Here’s one of them: In June 1955, she cycled the 600-plus kilometres from Mizen Head, Cork, to Fair Head, Antrim, in a time of 23 hours, two minutes, and 10 seconds. That record wasn’t broken until 2007, when Rose Leith set a new record of 21 hours, 40 minutes, and 21 seconds).

Isabel was at the finish line to congratulate her successor. Last November, she celebrated her 97th birthday by set-dancing at her home outside Lisburn. She said that she has no notion of stopping.

School trends

Given this inspiring heritage, it is beyond dispiriting to find that young Irish girls now baulk at the thought of cycling.

One in 25 boys cycle to school in Ireland, but just one in 250 girls do, we were told during National Bike Week earlier this month.

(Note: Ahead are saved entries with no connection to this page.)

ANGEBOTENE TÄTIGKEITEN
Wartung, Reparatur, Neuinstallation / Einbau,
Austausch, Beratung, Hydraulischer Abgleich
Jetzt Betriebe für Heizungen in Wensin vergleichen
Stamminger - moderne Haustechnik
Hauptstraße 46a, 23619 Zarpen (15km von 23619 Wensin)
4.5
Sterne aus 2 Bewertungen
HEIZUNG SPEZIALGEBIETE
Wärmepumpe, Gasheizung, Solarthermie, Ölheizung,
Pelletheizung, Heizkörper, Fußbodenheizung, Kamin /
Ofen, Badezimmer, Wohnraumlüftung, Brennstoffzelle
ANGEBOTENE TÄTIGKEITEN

It was so depressing to hear young women speak of the joy of feeling the wind in their hair as they cycled to school, but then say they had been put off by the stigma, the jeers, and taunts of boys and men, and the fact that their school uniform skirt is a difficult beast to manage on a bike.

Where is the rational clothing movement when you need it?

Some schools have changed the uniform rules to encourage cycling, but why not all?

There are other concerns too — safety and availability of cycle routes, for instance — but it was still shocking to hear that just 30 of the 700 students at one Dublin school cycle to classes on a daily basis.

That is considered quite a lot given the national average.

How bitterly ironic that a new set of barriers — the modern version of “bicycle face” — is stopping girls using what was hailed as the “freedom machine” 140 years ago.